Links can break for a number of reasons, such as:
- An article may be archived or deleted.
- A provider may leave the organization.
- A department may be sunset.
In these cases, any links to that content in any other published content will result in a 404 "not found" error (and a bad experience) for your end users.
The Link checker, when set up, routinely scans for broken links and generates a report you can use to easily address each link issue.

For step-by-step instructions on using Link scanner's Broken links report to fix links, please see our How-to article.
Jump to:
Setting which content is scanned
Please contact support for setting up Link checker and selecting content to scan for broken links.
Configuring Link checker
After Link checker is enabled, you can access it by clicking Configuration in the Toolbar; then under Content authoring, click Link checker.
General settings
These are the overall settings for the Link checker process.
- What types of links should be checked?: The links that Link checker will scan to see whether the link is broken. Options are Internal, External, or Internal and external.
- An internal link is a link that doesn't explicitly state a domain and uses the current domain by default (e.g., an absolute link like "/news/research-update" or a relative link like "/node/123")
- An external link is a link that explicitly states a domain name in the link target (e.g., "https://example.com/news/research-update")
- Default URL scheme: The default URL scheme that Link checker should use to check relative (internal) links. Options are HTTP or HTTPS. In almost all cases, this should be set to HTTPS.

- **Work task**
For each statement, say whether it agrees with the Link checker help text above. Answer yes or no and quote the words that decide it. 1. Link checker can be set to check only external links. 2. The default URL scheme should usually be set to HTTP. 3. Setting up Link checker and choosing the content to scan is done through support. The lines that follow come from a separate source.

- **Provided material**

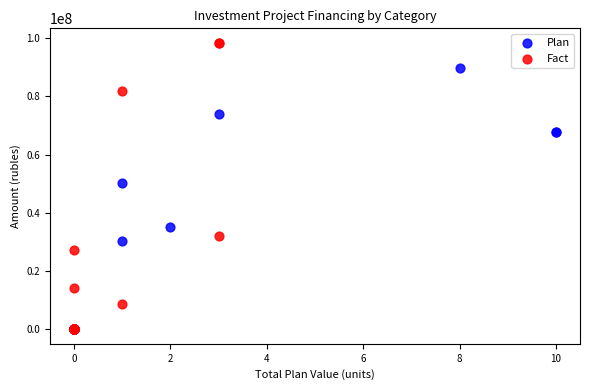

Which series reaches the maximum Y coordinate?

Fact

- **Answer to the problem**
1. Yes: "Options are Internal, External, or Internal and external."
2. No: "In almost all cases, this should be set to HTTPS."
3. Yes: "Please contact support for setting up Link checker and selecting content to scan for broken links."